Lines with "Maven" in the entries below: count them and reply with the number alone.

Top of EXERCISE INPUT

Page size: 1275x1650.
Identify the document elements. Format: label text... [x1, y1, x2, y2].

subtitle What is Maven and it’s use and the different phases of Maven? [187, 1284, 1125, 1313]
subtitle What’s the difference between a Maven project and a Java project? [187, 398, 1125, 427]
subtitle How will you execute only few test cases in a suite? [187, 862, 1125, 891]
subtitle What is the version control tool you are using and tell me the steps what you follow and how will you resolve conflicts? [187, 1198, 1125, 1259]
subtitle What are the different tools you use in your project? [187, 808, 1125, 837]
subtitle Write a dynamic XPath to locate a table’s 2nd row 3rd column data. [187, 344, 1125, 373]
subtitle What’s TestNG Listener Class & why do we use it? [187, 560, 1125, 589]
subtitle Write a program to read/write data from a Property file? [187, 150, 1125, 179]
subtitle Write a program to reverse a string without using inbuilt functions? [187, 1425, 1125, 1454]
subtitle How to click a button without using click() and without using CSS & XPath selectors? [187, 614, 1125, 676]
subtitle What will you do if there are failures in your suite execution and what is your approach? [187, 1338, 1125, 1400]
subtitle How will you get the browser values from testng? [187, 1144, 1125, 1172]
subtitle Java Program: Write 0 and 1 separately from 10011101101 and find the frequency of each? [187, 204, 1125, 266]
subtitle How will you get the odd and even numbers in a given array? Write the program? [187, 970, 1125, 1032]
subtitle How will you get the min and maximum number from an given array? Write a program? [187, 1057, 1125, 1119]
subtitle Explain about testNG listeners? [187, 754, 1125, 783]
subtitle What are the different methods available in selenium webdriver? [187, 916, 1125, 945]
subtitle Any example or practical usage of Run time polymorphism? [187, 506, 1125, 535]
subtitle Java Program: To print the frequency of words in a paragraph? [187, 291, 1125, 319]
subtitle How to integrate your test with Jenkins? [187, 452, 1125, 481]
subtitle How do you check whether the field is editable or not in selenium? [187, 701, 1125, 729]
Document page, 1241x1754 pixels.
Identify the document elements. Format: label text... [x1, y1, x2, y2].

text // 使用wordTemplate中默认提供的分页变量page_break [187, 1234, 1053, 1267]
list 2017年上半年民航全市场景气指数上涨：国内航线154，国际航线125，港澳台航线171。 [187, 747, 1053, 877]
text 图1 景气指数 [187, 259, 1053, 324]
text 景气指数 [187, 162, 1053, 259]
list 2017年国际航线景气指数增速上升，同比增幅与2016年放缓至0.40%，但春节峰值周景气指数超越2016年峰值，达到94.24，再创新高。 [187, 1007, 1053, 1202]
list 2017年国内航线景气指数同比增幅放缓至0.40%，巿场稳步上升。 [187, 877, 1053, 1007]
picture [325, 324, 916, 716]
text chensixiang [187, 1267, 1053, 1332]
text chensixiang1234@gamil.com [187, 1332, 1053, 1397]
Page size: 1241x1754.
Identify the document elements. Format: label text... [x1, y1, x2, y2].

Bottom of EXERCISE INPUT

**EXPECTED ANSWER:** 2